If you’ve played with the cloud, you may be wondering how that’s possible. After all, the point of the cloud is to have a decentralized system in place so that it can’t go down. If a server goes down, another one is instantly ready to replace it. Amazon has different zones so you can create server instances closer to your users and hopefully get better performance. And if, as has happened recently, a data center that represents one of the zones does down? Well just spin up new instances of the lost servers in another zone and continue on your merry way!
By the looks of this article, however, that hasn’t happened. Companies, it seems, put a little too much faith in the reliability of Amazon and other cloud providers. Part of that is Amazon’s fault for playing up the fact that they are the Titanic, the unsinkable ship. But the other part of the blame is squarely on companies that don’t plan for failure.
“The best-laid plans of mice and men often go awry” comes to mind right now. Failures do happen. Software becomes corrupted, hardware fails, lightning strikes take out a data center, and chaos will ensue if you aren’t ready for it.

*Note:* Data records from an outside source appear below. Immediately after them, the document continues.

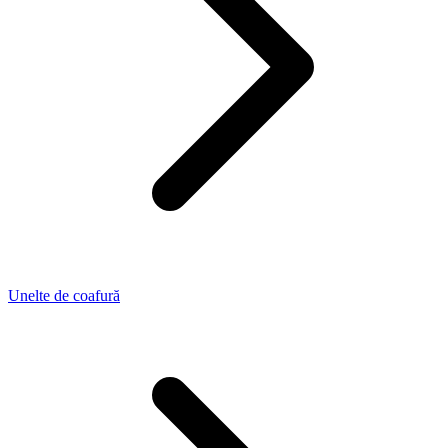
Unelte de coafură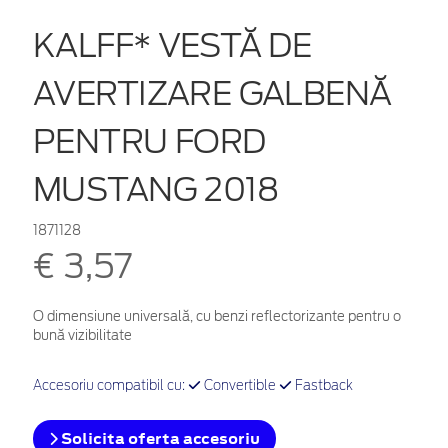
KALFF* VESTĂ DE
AVERTIZARE GALBENĂ
PENTRU FORD
MUSTANG 2018
1871128
€ 3,57
O dimensiune universală, cu benzi reflectorizante pentru o
bună vizibilitate
Accesoriu compatibil cu:
Convertible
Fastback
Solicita oferta accesoriu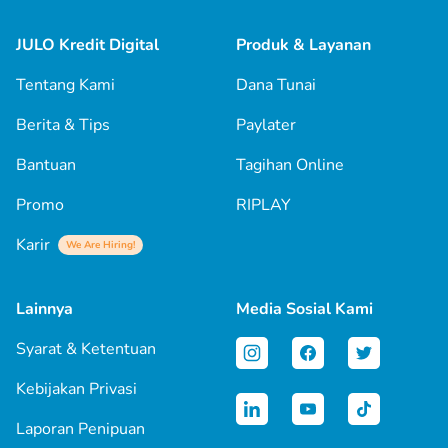
JULO Kredit Digital
Produk & Layanan
Tentang Kami
Dana Tunai
Berita & Tips
Paylater
Bantuan
Tagihan Online
Promo
RIPLAY
Karir
We Are Hiring!
Lainnya
Media Sosial Kami
Syarat & Ketentuan
Kebijakan Privasi
Laporan Penipuan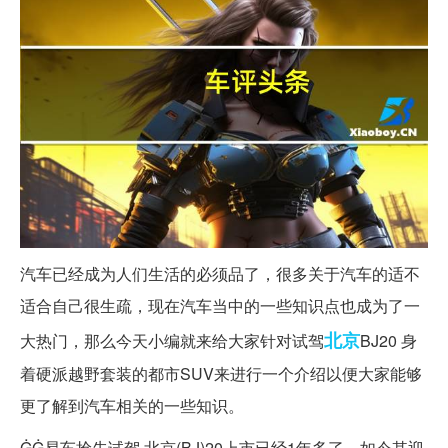
汽车已经成为人们生活的必须品了，很多关于汽车的适不
适合自己很生疏，现在汽车当中的一些知识点也成为了一
北京
大热门，那么今天小编就来给大家针对试驾
BJ20 身
着硬派越野套装的都市SUV来进行一个介绍以便大家能够
更了解到汽车相关的一些知识。
ĠĠ易车抢先试驾 北京(BJ)20上市已经1年多了，如今其迎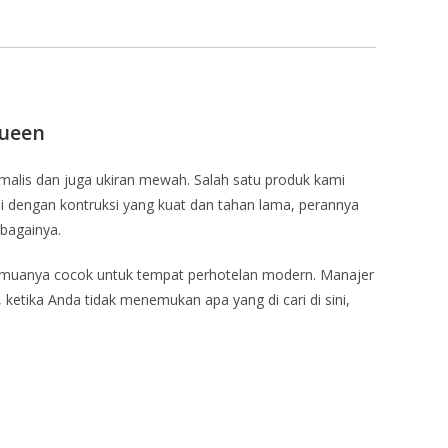
Queen
malis dan juga ukiran mewah. Salah satu produk kami
i dengan kontruksi yang kuat dan tahan lama, perannya
ebagainya.
semuanya cocok untuk tempat perhotelan modern. Manajer
ketika Anda tidak menemukan apa yang di cari di sini,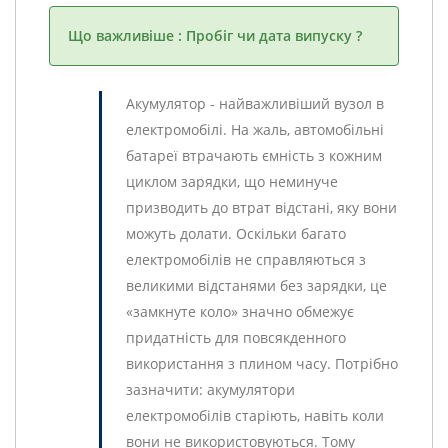
Що важливіше : Пробіг чи дата випуску ?
Акумулятор - найважливіший вузол в
електромобілі. На жаль, автомобільні
батареї втрачають ємність з кожним
циклом зарядки, що неминуче
призводить до втрат відстані, яку вони
можуть долати. Оскільки багато
електромобілів не справляються з
великими відстанями без зарядки, це
«замкнуте коло» значно обмежує
придатність для повсякденного
використання з плином часу. Потрібно
зазначити: акумулятори
електромобілів старіють, навіть коли
вони не використовуються. Тому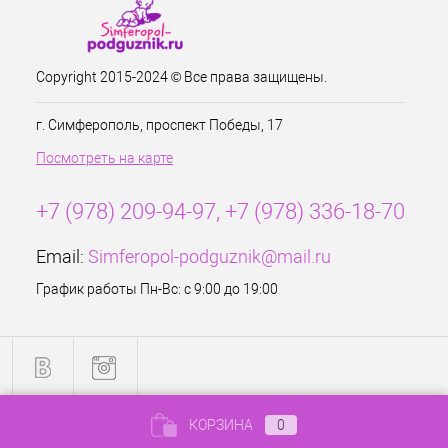
Copyright 2015-2024 © Все права защищены.
г. Симферополь, проспект Победы, 17
Посмотреть на карте
+7 (978) 209-94-97, +7 (978) 336-18-70
Email:
Simferopol-podguznik@mail.ru
График работы Пн-Вс: с 9:00 до 19:00
КОРЗИНА
0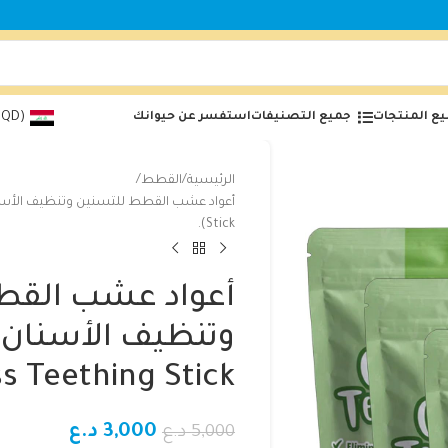
ع المنتجات
جميع التصنيفات
استفسر عن حيوانك
(IQD)
الرئيسية
القطط
Stick).
أعواد عشب القط
s Teething Stick).
3,000
د.ع
5,000
د.ع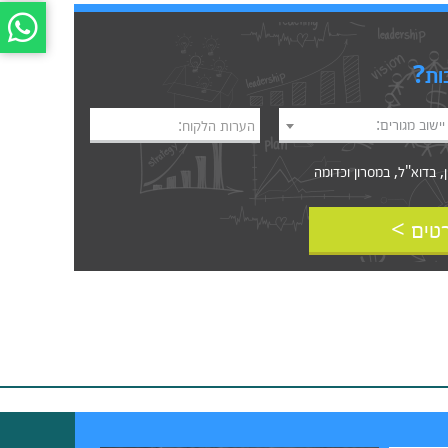
ות?
יישוב מגורים:
הערות הלקוח:
דוא"ל, במסרון וכדומה‎‎
טים >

Let’s look at the recent Amazon EC2 zone outage as an example. If I were running a large web site, firstly I’d likely have mirror images of my server structure in several instances, from Europe to America, so that everyone got a good connection to my site. This would also help when a zone went down, because if I was watching it, or had a clever script doing it, it would migrate that load to other zones. For instance, if like in the current example US-East goes down, I’d migrate traffic to US-West until the problem is resolved. Sure the site may be a little slower than usual for people on the East side of the country, but my site is still up.
Cloud technology not only lets you scale your site up and down as demand spikes occur, but you also can expand geographically. Every major cloud provider has multiple data centers. Take advantage of them, even if only so they are there in an emergency. And if worst comes to worst, have a backup cloud provider ready to step in if someone at Amazon messes up an upgrade.